> [PASSAGE PROVIDED]
Identifying the kernel plugs the "turtles all the way down" hole. As
soon as the kernel is hit, we assume correctness. But since the kernel is
small, the *trusted computing base* of our program is likewise. We
only need to trust a small part of the program, and that part is also
fairly simple.

A visualization is this: A program is a patchwork of small
squares. Some of the squares are red, and these are the "error
kernel". Most (naively implemented) imperative programs are mostly
red, save for a few squares. These are the squares where exceptions
are handled explicitly and the error is correctly mitigated. The
kernel is thus fairly large. In contrast, robustness-aware Erlang
programs have few red squares - most of the patchwork is white. It is
a design-goal to get as few red squares as possible. It is achieved by
delegating dangerous work to the white areas so a crash does not
affect the kernel.

## Handling the state classes

Each class must be handled differently. First there is the
scratchpad/blackboard class. If a process crashes, the class is
interesting because it contains the stack trace and usually the data
which tells a story - namely *how* and *why* the process crashed. We
usually export this data via SASLs error logger, so we can look at a
crash report and understand what went wrong. After all, the internal
state is gone after the crash report is done and logged.

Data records
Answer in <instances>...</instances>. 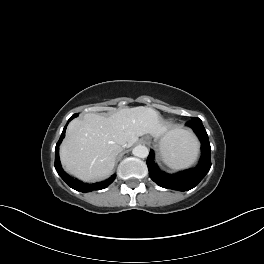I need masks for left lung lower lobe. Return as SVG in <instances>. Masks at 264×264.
Wrapping results in <instances>:
<instances>
[{
    "label": "left lung lower lobe",
    "mask_w": 264,
    "mask_h": 264,
    "mask_svg": "<svg viewBox=\"0 0 264 264\" xmlns=\"http://www.w3.org/2000/svg\"><path fill=\"white\" fill-rule=\"evenodd\" d=\"M191 127L201 141L202 155L199 164L192 169L178 172L176 174H167L161 171L154 162V152L150 150L147 158V166L150 178L159 186L178 191H187L199 184L211 167V147L207 132L199 118L186 123Z\"/></svg>",
    "instance_id": "0a47b994"
}]
</instances>
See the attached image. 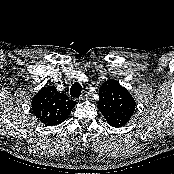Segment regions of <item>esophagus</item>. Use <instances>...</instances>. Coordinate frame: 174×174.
I'll return each mask as SVG.
<instances>
[{
	"mask_svg": "<svg viewBox=\"0 0 174 174\" xmlns=\"http://www.w3.org/2000/svg\"><path fill=\"white\" fill-rule=\"evenodd\" d=\"M87 99H88V94H87V92H84V93L80 96V98H79L80 101H84V100H87Z\"/></svg>",
	"mask_w": 174,
	"mask_h": 174,
	"instance_id": "34e87169",
	"label": "esophagus"
}]
</instances>
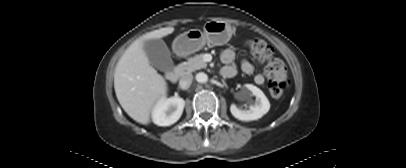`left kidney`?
I'll return each mask as SVG.
<instances>
[{
	"instance_id": "5707ae66",
	"label": "left kidney",
	"mask_w": 406,
	"mask_h": 168,
	"mask_svg": "<svg viewBox=\"0 0 406 168\" xmlns=\"http://www.w3.org/2000/svg\"><path fill=\"white\" fill-rule=\"evenodd\" d=\"M244 93L249 97L255 96V101L250 100L249 109H239L232 104L230 107L231 114L241 121H253L260 119L270 109V103L265 94L258 87L252 84H246Z\"/></svg>"
}]
</instances>
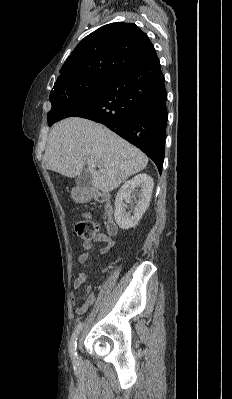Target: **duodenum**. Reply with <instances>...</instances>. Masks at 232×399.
I'll return each instance as SVG.
<instances>
[{
  "label": "duodenum",
  "instance_id": "1",
  "mask_svg": "<svg viewBox=\"0 0 232 399\" xmlns=\"http://www.w3.org/2000/svg\"><path fill=\"white\" fill-rule=\"evenodd\" d=\"M79 197H80L81 201H83V202H89V201H92L93 199H102V200H104L106 202L105 210H106V213H107V215L109 217V220H108V232L111 235L115 234V232H116V224L114 223V221L111 218L112 207H111L110 203L108 202V197L107 196H97L94 193V191H92L91 189H87V188L81 189L79 191Z\"/></svg>",
  "mask_w": 232,
  "mask_h": 399
}]
</instances>
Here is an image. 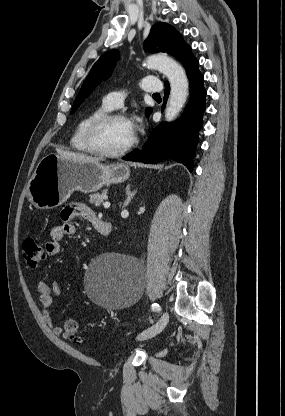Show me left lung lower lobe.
I'll list each match as a JSON object with an SVG mask.
<instances>
[{"instance_id":"1","label":"left lung lower lobe","mask_w":285,"mask_h":416,"mask_svg":"<svg viewBox=\"0 0 285 416\" xmlns=\"http://www.w3.org/2000/svg\"><path fill=\"white\" fill-rule=\"evenodd\" d=\"M198 65V60L193 58L184 66L190 82V99L183 115L175 122L159 125L142 150L137 149L124 156V160L151 164L171 159L183 163L192 171V158L198 144V132L203 125L202 115L205 111L206 97V90L203 87L204 77ZM169 92V83L165 82L164 102Z\"/></svg>"}]
</instances>
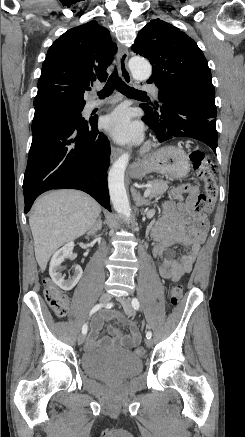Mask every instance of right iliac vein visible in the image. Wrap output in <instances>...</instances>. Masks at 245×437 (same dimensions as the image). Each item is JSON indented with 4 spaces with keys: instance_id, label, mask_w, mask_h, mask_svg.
I'll return each mask as SVG.
<instances>
[{
    "instance_id": "1",
    "label": "right iliac vein",
    "mask_w": 245,
    "mask_h": 437,
    "mask_svg": "<svg viewBox=\"0 0 245 437\" xmlns=\"http://www.w3.org/2000/svg\"><path fill=\"white\" fill-rule=\"evenodd\" d=\"M110 300H111V295L109 293H104L100 297L101 304L108 303ZM84 341H85V334L82 333L78 336V344L81 345L84 343Z\"/></svg>"
}]
</instances>
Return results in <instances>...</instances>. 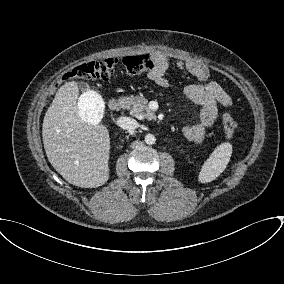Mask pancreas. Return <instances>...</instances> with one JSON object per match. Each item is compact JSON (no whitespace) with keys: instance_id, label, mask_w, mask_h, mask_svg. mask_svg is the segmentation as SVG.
Masks as SVG:
<instances>
[{"instance_id":"pancreas-1","label":"pancreas","mask_w":284,"mask_h":284,"mask_svg":"<svg viewBox=\"0 0 284 284\" xmlns=\"http://www.w3.org/2000/svg\"><path fill=\"white\" fill-rule=\"evenodd\" d=\"M122 108L128 109L130 114L138 119H155V113L148 107V100L144 97L131 96L121 97Z\"/></svg>"}]
</instances>
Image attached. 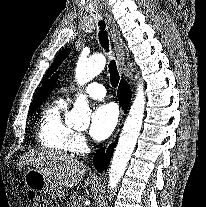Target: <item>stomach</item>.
Wrapping results in <instances>:
<instances>
[{
    "label": "stomach",
    "instance_id": "0dacf381",
    "mask_svg": "<svg viewBox=\"0 0 206 207\" xmlns=\"http://www.w3.org/2000/svg\"><path fill=\"white\" fill-rule=\"evenodd\" d=\"M23 180L29 189L51 197L60 196L63 193L62 190L54 186L53 182L35 168H27L24 172Z\"/></svg>",
    "mask_w": 206,
    "mask_h": 207
}]
</instances>
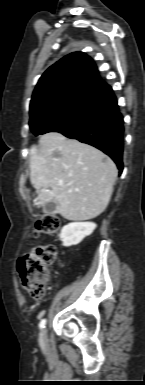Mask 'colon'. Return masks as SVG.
<instances>
[{
    "label": "colon",
    "mask_w": 145,
    "mask_h": 385,
    "mask_svg": "<svg viewBox=\"0 0 145 385\" xmlns=\"http://www.w3.org/2000/svg\"><path fill=\"white\" fill-rule=\"evenodd\" d=\"M61 226L60 218L53 214L39 217L33 227L35 237L55 234ZM57 257L56 247L52 244L38 245L24 254L18 263V272L22 287L34 299H41L45 295L49 281L50 267Z\"/></svg>",
    "instance_id": "1"
}]
</instances>
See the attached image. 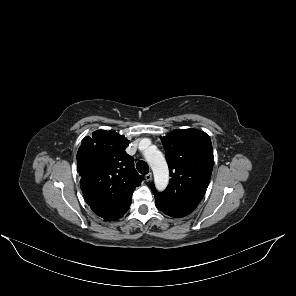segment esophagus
Segmentation results:
<instances>
[{"instance_id": "34e87169", "label": "esophagus", "mask_w": 296, "mask_h": 296, "mask_svg": "<svg viewBox=\"0 0 296 296\" xmlns=\"http://www.w3.org/2000/svg\"><path fill=\"white\" fill-rule=\"evenodd\" d=\"M145 179H146L147 182H149L152 179V173L146 174Z\"/></svg>"}]
</instances>
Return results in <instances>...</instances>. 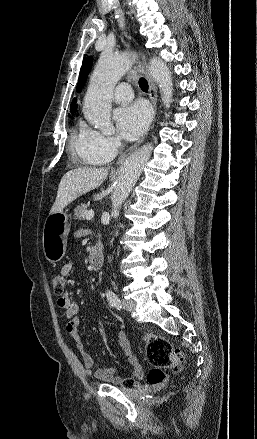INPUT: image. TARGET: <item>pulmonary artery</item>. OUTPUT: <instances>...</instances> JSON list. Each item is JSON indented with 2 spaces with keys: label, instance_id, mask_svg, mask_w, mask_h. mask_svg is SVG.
I'll use <instances>...</instances> for the list:
<instances>
[{
  "label": "pulmonary artery",
  "instance_id": "e3ab8cb5",
  "mask_svg": "<svg viewBox=\"0 0 257 439\" xmlns=\"http://www.w3.org/2000/svg\"><path fill=\"white\" fill-rule=\"evenodd\" d=\"M133 98V93L131 86L127 83L119 84L113 93V99L117 103L124 104L131 101Z\"/></svg>",
  "mask_w": 257,
  "mask_h": 439
}]
</instances>
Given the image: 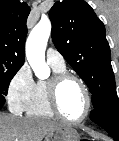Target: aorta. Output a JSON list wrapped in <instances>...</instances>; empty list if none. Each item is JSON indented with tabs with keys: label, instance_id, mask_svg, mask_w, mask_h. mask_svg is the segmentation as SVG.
<instances>
[{
	"label": "aorta",
	"instance_id": "aorta-1",
	"mask_svg": "<svg viewBox=\"0 0 119 141\" xmlns=\"http://www.w3.org/2000/svg\"><path fill=\"white\" fill-rule=\"evenodd\" d=\"M51 33V22L44 18L30 32L26 41V57L35 75L46 79L50 69L45 62V50Z\"/></svg>",
	"mask_w": 119,
	"mask_h": 141
}]
</instances>
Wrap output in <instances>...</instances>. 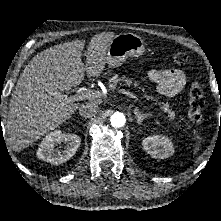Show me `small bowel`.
Here are the masks:
<instances>
[{
	"mask_svg": "<svg viewBox=\"0 0 221 221\" xmlns=\"http://www.w3.org/2000/svg\"><path fill=\"white\" fill-rule=\"evenodd\" d=\"M147 77L156 84L157 92L165 97H174L186 85L185 74L177 69L150 70Z\"/></svg>",
	"mask_w": 221,
	"mask_h": 221,
	"instance_id": "1",
	"label": "small bowel"
}]
</instances>
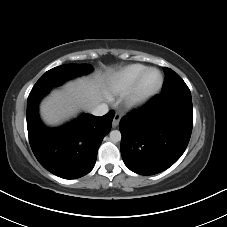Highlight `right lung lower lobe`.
Instances as JSON below:
<instances>
[{
    "label": "right lung lower lobe",
    "instance_id": "right-lung-lower-lobe-1",
    "mask_svg": "<svg viewBox=\"0 0 227 227\" xmlns=\"http://www.w3.org/2000/svg\"><path fill=\"white\" fill-rule=\"evenodd\" d=\"M46 93L27 101V129L32 151L52 174L65 179L80 178L93 169L98 148L111 129L114 112L102 117L83 114L65 126L47 128L38 115V104Z\"/></svg>",
    "mask_w": 227,
    "mask_h": 227
}]
</instances>
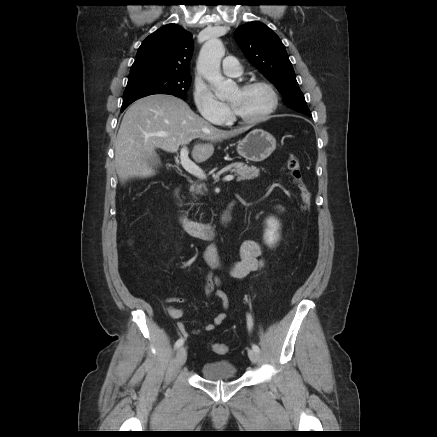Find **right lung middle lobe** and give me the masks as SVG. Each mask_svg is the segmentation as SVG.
Masks as SVG:
<instances>
[{
    "instance_id": "1",
    "label": "right lung middle lobe",
    "mask_w": 437,
    "mask_h": 437,
    "mask_svg": "<svg viewBox=\"0 0 437 437\" xmlns=\"http://www.w3.org/2000/svg\"><path fill=\"white\" fill-rule=\"evenodd\" d=\"M190 83V75H174L150 70L130 72L121 109L128 107L139 98L153 94H170L185 99Z\"/></svg>"
}]
</instances>
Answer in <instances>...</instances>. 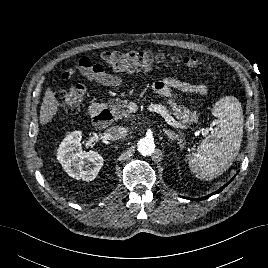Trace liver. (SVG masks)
<instances>
[{
	"mask_svg": "<svg viewBox=\"0 0 268 268\" xmlns=\"http://www.w3.org/2000/svg\"><path fill=\"white\" fill-rule=\"evenodd\" d=\"M58 111V101L55 98L53 91L48 88L45 92L43 102L40 109V123L42 125L50 122Z\"/></svg>",
	"mask_w": 268,
	"mask_h": 268,
	"instance_id": "1",
	"label": "liver"
}]
</instances>
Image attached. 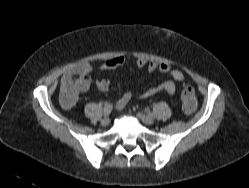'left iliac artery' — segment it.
<instances>
[{
  "label": "left iliac artery",
  "mask_w": 249,
  "mask_h": 188,
  "mask_svg": "<svg viewBox=\"0 0 249 188\" xmlns=\"http://www.w3.org/2000/svg\"><path fill=\"white\" fill-rule=\"evenodd\" d=\"M148 115H149L150 117H153V113H151L150 111H148Z\"/></svg>",
  "instance_id": "1"
}]
</instances>
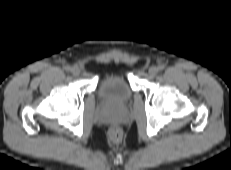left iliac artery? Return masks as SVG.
Listing matches in <instances>:
<instances>
[{"mask_svg": "<svg viewBox=\"0 0 231 170\" xmlns=\"http://www.w3.org/2000/svg\"><path fill=\"white\" fill-rule=\"evenodd\" d=\"M163 69H164V66H163V65H159V66H158V70H159V71H162Z\"/></svg>", "mask_w": 231, "mask_h": 170, "instance_id": "44dca946", "label": "left iliac artery"}]
</instances>
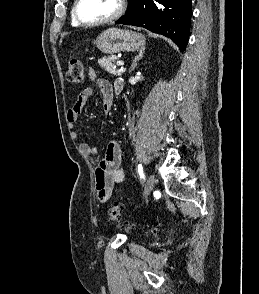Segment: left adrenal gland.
Segmentation results:
<instances>
[{
	"mask_svg": "<svg viewBox=\"0 0 259 294\" xmlns=\"http://www.w3.org/2000/svg\"><path fill=\"white\" fill-rule=\"evenodd\" d=\"M144 52H145V48H143L139 51V54L133 60V63H132L131 68L129 70L130 73L137 67V61L142 59Z\"/></svg>",
	"mask_w": 259,
	"mask_h": 294,
	"instance_id": "obj_1",
	"label": "left adrenal gland"
}]
</instances>
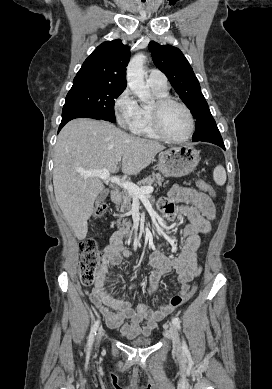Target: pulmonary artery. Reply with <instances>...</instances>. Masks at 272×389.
Wrapping results in <instances>:
<instances>
[{
  "label": "pulmonary artery",
  "instance_id": "obj_1",
  "mask_svg": "<svg viewBox=\"0 0 272 389\" xmlns=\"http://www.w3.org/2000/svg\"><path fill=\"white\" fill-rule=\"evenodd\" d=\"M147 83L153 89H158L163 91L168 90L167 79L165 75L158 70L155 69L149 70L147 76Z\"/></svg>",
  "mask_w": 272,
  "mask_h": 389
}]
</instances>
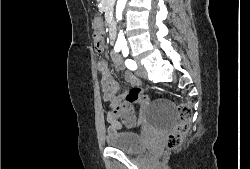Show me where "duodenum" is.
I'll use <instances>...</instances> for the list:
<instances>
[{"instance_id": "410a0bca", "label": "duodenum", "mask_w": 250, "mask_h": 169, "mask_svg": "<svg viewBox=\"0 0 250 169\" xmlns=\"http://www.w3.org/2000/svg\"><path fill=\"white\" fill-rule=\"evenodd\" d=\"M108 33H109L110 41L111 42H115V39H116V28H115V23H114L113 20L110 22Z\"/></svg>"}]
</instances>
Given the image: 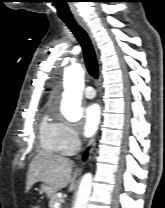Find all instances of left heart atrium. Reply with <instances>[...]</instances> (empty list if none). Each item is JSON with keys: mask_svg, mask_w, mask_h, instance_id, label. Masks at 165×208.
Instances as JSON below:
<instances>
[{"mask_svg": "<svg viewBox=\"0 0 165 208\" xmlns=\"http://www.w3.org/2000/svg\"><path fill=\"white\" fill-rule=\"evenodd\" d=\"M101 118V111L98 104H89L84 109L83 134L87 137H91L96 132Z\"/></svg>", "mask_w": 165, "mask_h": 208, "instance_id": "left-heart-atrium-1", "label": "left heart atrium"}]
</instances>
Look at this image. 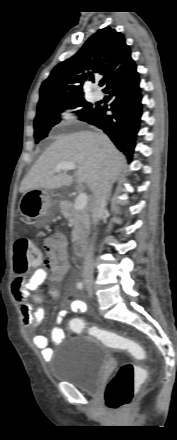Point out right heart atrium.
<instances>
[{
    "label": "right heart atrium",
    "mask_w": 177,
    "mask_h": 440,
    "mask_svg": "<svg viewBox=\"0 0 177 440\" xmlns=\"http://www.w3.org/2000/svg\"><path fill=\"white\" fill-rule=\"evenodd\" d=\"M60 118H61L63 121L70 122V121H72V120L75 118V115H74V113H73V111H72L71 109L67 108V109H64V110L60 113Z\"/></svg>",
    "instance_id": "d8ad5b80"
}]
</instances>
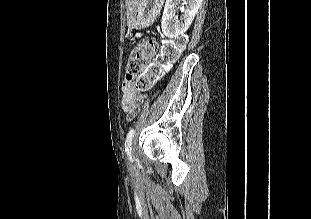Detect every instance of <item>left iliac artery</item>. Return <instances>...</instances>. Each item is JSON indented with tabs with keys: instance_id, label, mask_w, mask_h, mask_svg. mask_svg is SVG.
<instances>
[{
	"instance_id": "left-iliac-artery-1",
	"label": "left iliac artery",
	"mask_w": 311,
	"mask_h": 219,
	"mask_svg": "<svg viewBox=\"0 0 311 219\" xmlns=\"http://www.w3.org/2000/svg\"><path fill=\"white\" fill-rule=\"evenodd\" d=\"M134 137V129H130L129 132L127 133L126 136V141H125V151L129 157L130 160H132L131 157V143H132V139Z\"/></svg>"
}]
</instances>
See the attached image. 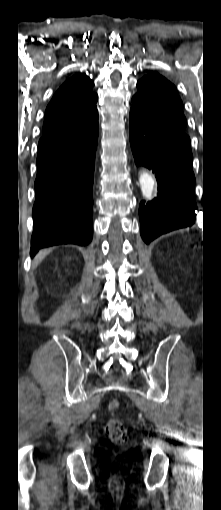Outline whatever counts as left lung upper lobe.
I'll list each match as a JSON object with an SVG mask.
<instances>
[{
  "label": "left lung upper lobe",
  "instance_id": "left-lung-upper-lobe-1",
  "mask_svg": "<svg viewBox=\"0 0 221 510\" xmlns=\"http://www.w3.org/2000/svg\"><path fill=\"white\" fill-rule=\"evenodd\" d=\"M137 89L132 107L164 134L190 146V138L185 133L187 121L175 86L163 76L150 72L138 81Z\"/></svg>",
  "mask_w": 221,
  "mask_h": 510
}]
</instances>
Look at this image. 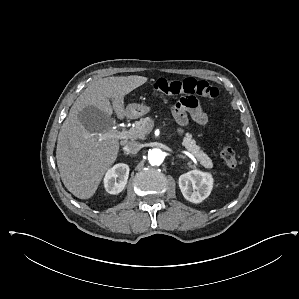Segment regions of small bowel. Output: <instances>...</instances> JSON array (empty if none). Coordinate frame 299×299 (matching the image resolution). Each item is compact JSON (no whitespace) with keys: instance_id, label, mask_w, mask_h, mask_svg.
Listing matches in <instances>:
<instances>
[{"instance_id":"1","label":"small bowel","mask_w":299,"mask_h":299,"mask_svg":"<svg viewBox=\"0 0 299 299\" xmlns=\"http://www.w3.org/2000/svg\"><path fill=\"white\" fill-rule=\"evenodd\" d=\"M172 114L180 126H185L188 123V114L199 125H205L208 122L207 113L194 97L179 99L172 108ZM179 134L183 135V130H179Z\"/></svg>"}]
</instances>
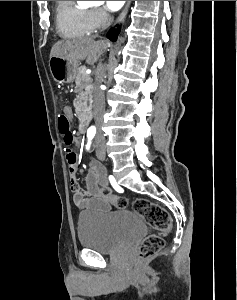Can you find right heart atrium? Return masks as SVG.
<instances>
[{
	"instance_id": "obj_1",
	"label": "right heart atrium",
	"mask_w": 237,
	"mask_h": 300,
	"mask_svg": "<svg viewBox=\"0 0 237 300\" xmlns=\"http://www.w3.org/2000/svg\"><path fill=\"white\" fill-rule=\"evenodd\" d=\"M109 20V15L103 9L93 8L87 12V31L92 32L106 25Z\"/></svg>"
}]
</instances>
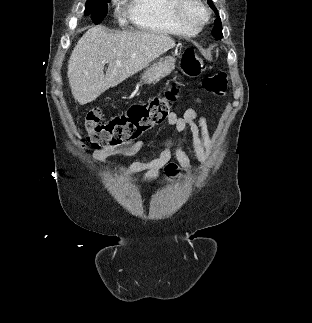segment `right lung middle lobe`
Returning a JSON list of instances; mask_svg holds the SVG:
<instances>
[{
    "label": "right lung middle lobe",
    "instance_id": "obj_1",
    "mask_svg": "<svg viewBox=\"0 0 312 323\" xmlns=\"http://www.w3.org/2000/svg\"><path fill=\"white\" fill-rule=\"evenodd\" d=\"M110 0H88L84 15H90L95 24H99L106 16L108 11L107 2Z\"/></svg>",
    "mask_w": 312,
    "mask_h": 323
}]
</instances>
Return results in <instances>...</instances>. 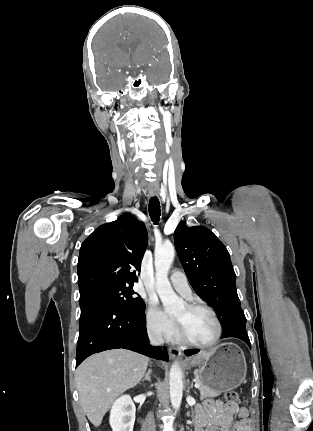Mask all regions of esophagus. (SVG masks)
<instances>
[{"instance_id":"1","label":"esophagus","mask_w":313,"mask_h":431,"mask_svg":"<svg viewBox=\"0 0 313 431\" xmlns=\"http://www.w3.org/2000/svg\"><path fill=\"white\" fill-rule=\"evenodd\" d=\"M149 195L152 196V197L153 196H157L158 195V191L156 189H150L149 190ZM169 353H170V356L172 358H178V357L181 356V350L178 349V348H170L169 349Z\"/></svg>"}]
</instances>
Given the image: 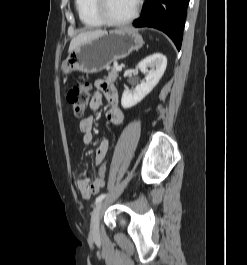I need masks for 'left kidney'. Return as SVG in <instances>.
I'll use <instances>...</instances> for the list:
<instances>
[{
  "label": "left kidney",
  "instance_id": "5707ae66",
  "mask_svg": "<svg viewBox=\"0 0 247 265\" xmlns=\"http://www.w3.org/2000/svg\"><path fill=\"white\" fill-rule=\"evenodd\" d=\"M166 66L167 58L161 53H154L143 59L138 64V68L145 74V81L138 84L133 90H125L123 92L121 98L122 107L124 109L131 108L148 95L163 76Z\"/></svg>",
  "mask_w": 247,
  "mask_h": 265
}]
</instances>
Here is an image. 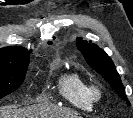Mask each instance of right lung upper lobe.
<instances>
[{
	"label": "right lung upper lobe",
	"mask_w": 133,
	"mask_h": 118,
	"mask_svg": "<svg viewBox=\"0 0 133 118\" xmlns=\"http://www.w3.org/2000/svg\"><path fill=\"white\" fill-rule=\"evenodd\" d=\"M31 51L22 47H5L0 49V68H14L29 64Z\"/></svg>",
	"instance_id": "1"
}]
</instances>
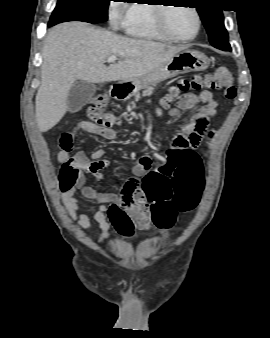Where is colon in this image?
Listing matches in <instances>:
<instances>
[{
    "label": "colon",
    "instance_id": "colon-1",
    "mask_svg": "<svg viewBox=\"0 0 270 338\" xmlns=\"http://www.w3.org/2000/svg\"><path fill=\"white\" fill-rule=\"evenodd\" d=\"M202 89L221 90L227 99H233L236 95L234 80L230 72L225 67H217L213 72L204 77L195 76L190 80H182L176 91L188 92L190 90L200 91ZM175 91V92H176ZM109 98L105 93L94 95L87 108V114L91 121L97 125L108 127L116 123V118L110 113H104L103 109L107 107ZM162 109L167 108V104L161 105ZM196 124L191 131L192 144L197 147L206 137L207 120L198 116L195 120ZM186 142L183 135H177L173 140V146H180ZM68 150L67 146H60ZM140 164V162H138ZM80 175L79 168L72 162H67L63 165L59 179L60 187L65 190L71 186ZM143 185H147L146 178ZM202 192V177L200 172H195L192 179L187 185L176 184L175 191L172 195V203L157 202L149 204L141 202L139 210L146 213L148 221L157 225H168L171 223L173 215L176 212H186L196 207L199 202ZM111 223L117 227H125L131 229L132 221L126 211L115 209L111 218Z\"/></svg>",
    "mask_w": 270,
    "mask_h": 338
}]
</instances>
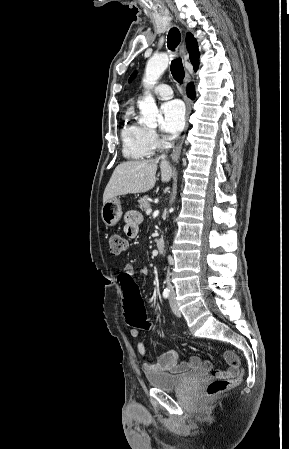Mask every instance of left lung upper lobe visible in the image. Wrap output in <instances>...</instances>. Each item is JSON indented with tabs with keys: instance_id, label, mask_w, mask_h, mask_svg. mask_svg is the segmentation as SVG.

> [SHORT PROBLEM]
Please output the section of the passage on the error kernel from "A visualization is" up to and including "affect the kernel.". The lines above play no part in what comes next.

> [RESPONSE TO THIS EXERCISE]
A visualization is this: A program is a patchwork of small
squares. Some of the squares are red, and these are the "error
kernel". Most (naively implemented) imperative programs are mostly
red, save for a few squares. These are the squares where exceptions
are handled explicitly and the error is correctly mitigated. The
kernel is thus fairly large. In contrast, robustness-aware Erlang
programs have few red squares - most of the patchwork is white. It is
a design-goal to get as few red squares as possible. It is achieved by
delegating dangerous work to the white areas so a crash does not
affect the kernel.